Coronary perfusion pressure and vasoconstrictor agents might also have important influences on hemodynamic effects during PHT. Coronary autoregulation will maintain flow to coronary perfusion pressures of 40 mm Hg, before both flow and subsequent contractility drop.⁸ In the current study, coronary perfusion pressures did not drop below 40 mm Hg (data not shown) and negative inotropic effects did not occurred. Even during U46619 infusion, coronary regulation was not impaired (Figure 6).

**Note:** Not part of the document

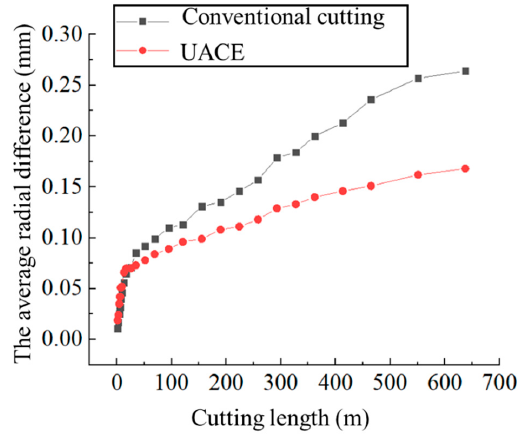
Figure 8. The radial difference of the disc cutter: ( a ) Position 1; ( b ) Position 2; ( c ) Position 3; ( d ) Position 4.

Temporary acute animal models of PHT enable the description of direct cardiac effects of anesthetic drugs, vasodilators, and inotropic agents on functional reserve, compensatory mechanisms, and their protective or adverse effects. Anesthetics, like xenon, that do not influence myocardial contractility, might be superior to isoflurane or propofol in this regard. These findings will be relevant for the narcotic regime and treatment of thromboxane-A₂–mediated PHT, as a consequence of respiratory distress syndrome, sepsis, protamine infusion, and use of bone cement in orthopedic surgery.¹⁹ With the current model, the direct effects on the non adapted right ventricle could be studied, whereas the pig represents the best similarity with humans. The pulmonary vascular responsiveness regulability, coronary anatomy and perfusion characteristics, and absence of collateral ventilation in pigs favor them as a PHT model system as compared with dogs, sheep, and goats.^16,21 In addition, maintenance of anesthesia with barbiturates allows the investigation of cardioprotective properties of drugs during PHT, as described for myocardial ischemia reperfusion injury.¹⁰

During experimental PHT, numerous factors influence various hemodynamic responses, with measurable differences in the pulmonary circulatory system and right ventricular adaption. These differences could be demonstrated between species, triggers of PHT and their underlying pathophysiologic mechanisms. For hemodynamic studies, the stability and controllability of induced PHT are important features. Despite the small experimental population in the current study, the potential advantage of U46199 for induction of PHT was demonstrated by its feasibility, lack of direct myocardial effects, and reversibility.